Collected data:
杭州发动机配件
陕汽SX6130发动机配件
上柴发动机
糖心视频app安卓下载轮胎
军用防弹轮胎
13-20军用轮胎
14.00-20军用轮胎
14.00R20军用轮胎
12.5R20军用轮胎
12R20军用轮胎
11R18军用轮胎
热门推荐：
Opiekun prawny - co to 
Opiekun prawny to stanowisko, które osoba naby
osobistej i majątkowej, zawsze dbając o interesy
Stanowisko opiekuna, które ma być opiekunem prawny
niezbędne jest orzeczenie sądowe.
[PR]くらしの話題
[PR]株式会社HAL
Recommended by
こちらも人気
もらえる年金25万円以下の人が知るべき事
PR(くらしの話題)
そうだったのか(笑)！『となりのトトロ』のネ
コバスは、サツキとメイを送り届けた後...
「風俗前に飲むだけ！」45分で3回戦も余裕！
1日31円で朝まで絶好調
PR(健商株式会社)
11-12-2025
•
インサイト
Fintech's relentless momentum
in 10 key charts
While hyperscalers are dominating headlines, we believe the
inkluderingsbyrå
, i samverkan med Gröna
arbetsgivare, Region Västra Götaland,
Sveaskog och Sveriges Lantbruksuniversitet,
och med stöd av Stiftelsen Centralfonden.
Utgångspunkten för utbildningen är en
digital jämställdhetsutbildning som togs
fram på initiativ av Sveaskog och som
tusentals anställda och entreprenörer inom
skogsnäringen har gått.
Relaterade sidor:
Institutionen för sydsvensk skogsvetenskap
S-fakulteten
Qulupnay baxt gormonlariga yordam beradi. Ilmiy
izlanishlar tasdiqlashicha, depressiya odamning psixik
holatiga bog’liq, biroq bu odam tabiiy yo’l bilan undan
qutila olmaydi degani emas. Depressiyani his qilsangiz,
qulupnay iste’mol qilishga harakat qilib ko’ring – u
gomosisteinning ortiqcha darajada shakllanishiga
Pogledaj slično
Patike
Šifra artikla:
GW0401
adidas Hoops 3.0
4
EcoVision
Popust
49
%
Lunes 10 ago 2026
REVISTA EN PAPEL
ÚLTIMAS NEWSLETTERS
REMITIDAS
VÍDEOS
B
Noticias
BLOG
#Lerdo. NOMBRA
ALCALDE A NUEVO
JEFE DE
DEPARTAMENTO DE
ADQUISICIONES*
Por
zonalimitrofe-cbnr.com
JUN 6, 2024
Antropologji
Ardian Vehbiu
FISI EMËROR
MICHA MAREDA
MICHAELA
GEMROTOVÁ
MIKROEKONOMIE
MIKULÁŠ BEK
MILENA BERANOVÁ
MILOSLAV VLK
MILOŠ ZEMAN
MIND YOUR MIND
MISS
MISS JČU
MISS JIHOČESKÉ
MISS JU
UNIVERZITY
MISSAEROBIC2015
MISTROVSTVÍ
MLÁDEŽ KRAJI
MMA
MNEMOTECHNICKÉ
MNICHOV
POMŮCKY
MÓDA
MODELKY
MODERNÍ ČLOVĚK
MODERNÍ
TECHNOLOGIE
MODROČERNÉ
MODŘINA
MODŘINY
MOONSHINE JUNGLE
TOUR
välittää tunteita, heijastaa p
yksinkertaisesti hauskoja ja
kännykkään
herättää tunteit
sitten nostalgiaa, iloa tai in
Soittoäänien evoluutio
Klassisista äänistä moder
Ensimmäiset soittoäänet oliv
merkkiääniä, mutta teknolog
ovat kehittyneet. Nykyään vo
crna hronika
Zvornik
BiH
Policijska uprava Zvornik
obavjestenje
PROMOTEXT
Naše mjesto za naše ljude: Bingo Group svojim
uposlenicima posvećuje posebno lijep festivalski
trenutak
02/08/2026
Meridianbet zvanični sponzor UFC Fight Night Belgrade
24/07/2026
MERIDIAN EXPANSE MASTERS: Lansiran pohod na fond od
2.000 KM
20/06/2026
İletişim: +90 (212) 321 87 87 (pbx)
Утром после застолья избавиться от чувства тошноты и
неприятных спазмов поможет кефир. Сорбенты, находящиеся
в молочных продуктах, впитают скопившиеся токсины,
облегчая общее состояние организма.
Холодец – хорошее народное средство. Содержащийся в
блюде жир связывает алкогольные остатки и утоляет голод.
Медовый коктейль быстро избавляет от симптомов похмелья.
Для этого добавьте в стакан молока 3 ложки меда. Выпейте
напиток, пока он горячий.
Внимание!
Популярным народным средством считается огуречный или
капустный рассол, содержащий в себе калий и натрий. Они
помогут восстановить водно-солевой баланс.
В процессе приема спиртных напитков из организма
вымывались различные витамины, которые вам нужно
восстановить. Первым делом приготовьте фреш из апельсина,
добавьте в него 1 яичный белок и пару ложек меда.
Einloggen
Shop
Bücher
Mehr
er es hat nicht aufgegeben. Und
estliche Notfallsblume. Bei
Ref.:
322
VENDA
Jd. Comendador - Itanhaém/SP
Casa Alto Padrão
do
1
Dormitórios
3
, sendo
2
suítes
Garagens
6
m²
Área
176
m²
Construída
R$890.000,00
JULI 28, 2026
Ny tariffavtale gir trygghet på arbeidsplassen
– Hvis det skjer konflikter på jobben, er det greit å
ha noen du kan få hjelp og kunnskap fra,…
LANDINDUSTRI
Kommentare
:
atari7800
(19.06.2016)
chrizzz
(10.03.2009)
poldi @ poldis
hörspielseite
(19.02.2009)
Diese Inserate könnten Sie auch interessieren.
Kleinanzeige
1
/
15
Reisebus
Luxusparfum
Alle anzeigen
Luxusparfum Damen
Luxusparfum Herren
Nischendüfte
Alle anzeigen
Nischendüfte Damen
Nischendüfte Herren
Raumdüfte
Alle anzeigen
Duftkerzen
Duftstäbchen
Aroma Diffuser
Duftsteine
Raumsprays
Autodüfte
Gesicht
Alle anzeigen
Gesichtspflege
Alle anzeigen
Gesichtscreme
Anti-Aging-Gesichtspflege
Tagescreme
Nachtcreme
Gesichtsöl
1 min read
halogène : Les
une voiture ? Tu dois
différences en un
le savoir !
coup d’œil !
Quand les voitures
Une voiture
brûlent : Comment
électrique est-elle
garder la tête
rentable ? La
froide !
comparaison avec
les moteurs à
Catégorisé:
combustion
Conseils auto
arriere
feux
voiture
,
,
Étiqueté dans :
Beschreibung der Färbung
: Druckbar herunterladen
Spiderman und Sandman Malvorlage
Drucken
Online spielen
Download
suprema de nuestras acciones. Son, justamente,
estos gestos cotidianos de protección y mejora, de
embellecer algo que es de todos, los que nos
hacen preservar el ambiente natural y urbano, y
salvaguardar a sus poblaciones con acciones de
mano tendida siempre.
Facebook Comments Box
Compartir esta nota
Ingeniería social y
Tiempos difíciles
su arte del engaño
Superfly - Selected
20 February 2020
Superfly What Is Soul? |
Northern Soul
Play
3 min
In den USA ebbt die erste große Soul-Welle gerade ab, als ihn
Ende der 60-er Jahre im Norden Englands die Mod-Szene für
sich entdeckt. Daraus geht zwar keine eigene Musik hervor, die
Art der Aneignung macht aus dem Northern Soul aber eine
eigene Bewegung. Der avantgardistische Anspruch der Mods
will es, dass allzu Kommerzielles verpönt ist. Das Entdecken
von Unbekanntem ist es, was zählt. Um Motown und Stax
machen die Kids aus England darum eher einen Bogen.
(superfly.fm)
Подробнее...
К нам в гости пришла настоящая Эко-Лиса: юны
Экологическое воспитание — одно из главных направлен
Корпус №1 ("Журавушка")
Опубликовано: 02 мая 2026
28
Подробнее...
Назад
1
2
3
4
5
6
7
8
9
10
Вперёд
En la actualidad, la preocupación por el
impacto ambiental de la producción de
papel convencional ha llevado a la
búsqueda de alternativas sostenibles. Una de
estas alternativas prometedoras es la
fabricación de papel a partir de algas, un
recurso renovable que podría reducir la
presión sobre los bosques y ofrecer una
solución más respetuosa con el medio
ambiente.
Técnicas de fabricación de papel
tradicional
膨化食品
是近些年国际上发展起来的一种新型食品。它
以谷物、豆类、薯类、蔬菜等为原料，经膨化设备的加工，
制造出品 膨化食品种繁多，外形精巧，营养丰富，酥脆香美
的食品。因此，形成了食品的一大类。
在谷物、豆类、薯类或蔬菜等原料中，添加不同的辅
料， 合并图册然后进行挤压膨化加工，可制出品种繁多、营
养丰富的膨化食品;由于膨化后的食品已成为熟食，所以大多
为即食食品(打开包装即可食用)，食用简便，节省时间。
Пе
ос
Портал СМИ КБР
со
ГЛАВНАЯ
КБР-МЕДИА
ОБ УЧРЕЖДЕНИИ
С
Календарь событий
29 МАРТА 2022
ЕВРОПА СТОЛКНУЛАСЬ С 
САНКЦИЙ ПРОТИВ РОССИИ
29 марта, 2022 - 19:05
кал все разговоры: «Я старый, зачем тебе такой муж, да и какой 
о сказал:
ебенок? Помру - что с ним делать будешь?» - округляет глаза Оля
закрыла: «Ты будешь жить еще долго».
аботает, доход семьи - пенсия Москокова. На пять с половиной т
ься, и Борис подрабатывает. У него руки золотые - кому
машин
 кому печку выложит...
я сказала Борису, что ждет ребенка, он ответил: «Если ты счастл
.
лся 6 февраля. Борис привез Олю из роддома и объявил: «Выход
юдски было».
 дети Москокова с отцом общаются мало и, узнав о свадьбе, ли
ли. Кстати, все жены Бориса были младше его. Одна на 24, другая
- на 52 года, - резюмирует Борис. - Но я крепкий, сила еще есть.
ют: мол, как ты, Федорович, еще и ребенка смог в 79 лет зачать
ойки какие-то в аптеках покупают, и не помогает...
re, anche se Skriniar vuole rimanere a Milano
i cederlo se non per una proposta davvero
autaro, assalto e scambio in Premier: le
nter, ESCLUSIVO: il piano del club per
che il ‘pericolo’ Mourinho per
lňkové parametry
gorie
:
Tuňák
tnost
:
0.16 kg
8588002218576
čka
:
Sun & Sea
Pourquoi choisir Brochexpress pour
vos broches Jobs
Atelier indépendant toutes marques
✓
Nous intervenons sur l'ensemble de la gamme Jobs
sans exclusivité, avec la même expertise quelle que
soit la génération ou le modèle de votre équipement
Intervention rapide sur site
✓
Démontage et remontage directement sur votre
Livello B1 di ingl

> **TASK GOAL**:
List the lines of the material as a numbered list, starting at the first line and ending with the line that contains "JUN 6, 2024". Skip any blank lines.

> **TASK SOLUTION**:
1. 杭州发动机配件
2. 陕汽SX6130发动机配件
3. 上柴发动机
4. 糖心视频app安卓下载轮胎
5. 军用防弹轮胎
6. 13-20军用轮胎
7. 14.00-20军用轮胎
8. 14.00R20军用轮胎
9. 12.5R20军用轮胎
10. 12R20军用轮胎
11. 11R18军用轮胎
12. 热门推荐：
13. Opiekun prawny - co to 
14. Opiekun prawny to stanowisko, które osoba naby
15. osobistej i majątkowej, zawsze dbając o interesy
16. Stanowisko opiekuna, które ma być opiekunem prawny
17. niezbędne jest orzeczenie sądowe.
18. [PR]くらしの話題
19. [PR]株式会社HAL
20. Recommended by
21. こちらも人気
22. もらえる年金25万円以下の人が知るべき事
23. PR(くらしの話題)
24. そうだったのか(笑)！『となりのトトロ』のネ
25. コバスは、サツキとメイを送り届けた後...
26. 「風俗前に飲むだけ！」45分で3回戦も余裕！
27. 1日31円で朝まで絶好調
28. PR(健商株式会社)
29. 11-12-2025
30. •
31. インサイト
32. Fintech's relentless momentum
33. in 10 key charts
34. While hyperscalers are dominating headlines, we believe the
35. inkluderingsbyrå
36. , i samverkan med Gröna
37. arbetsgivare, Region Västra Götaland,
38. Sveaskog och Sveriges Lantbruksuniversitet,
39. och med stöd av Stiftelsen Centralfonden.
40. Utgångspunkten för utbildningen är en
41. digital jämställdhetsutbildning som togs
42. fram på initiativ av Sveaskog och som
43. tusentals anställda och entreprenörer inom
44. skogsnäringen har gått.
45. Relaterade sidor:
46. Institutionen för sydsvensk skogsvetenskap
47. S-fakulteten
48. Qulupnay baxt gormonlariga yordam beradi. Ilmiy
49. izlanishlar tasdiqlashicha, depressiya odamning psixik
50. holatiga bog’liq, biroq bu odam tabiiy yo’l bilan undan
51. qutila olmaydi degani emas. Depressiyani his qilsangiz,
52. qulupnay iste’mol qilishga harakat qilib ko’ring – u
53. gomosisteinning ortiqcha darajada shakllanishiga
54. Pogledaj slično
55. Patike
56. Šifra artikla:
57. GW0401
58. adidas Hoops 3.0
59. 4
60. EcoVision
61. Popust
62. 49
63. %
64. Lunes 10 ago 2026
65. REVISTA EN PAPEL
66. ÚLTIMAS NEWSLETTERS
67. REMITIDAS
68. VÍDEOS
69. B
70. Noticias
71. BLOG
72. #Lerdo. NOMBRA
73. ALCALDE A NUEVO
74. JEFE DE
75. DEPARTAMENTO DE
76. ADQUISICIONES*
77. Por
78. zonalimitrofe-cbnr.com
79. JUN 6, 2024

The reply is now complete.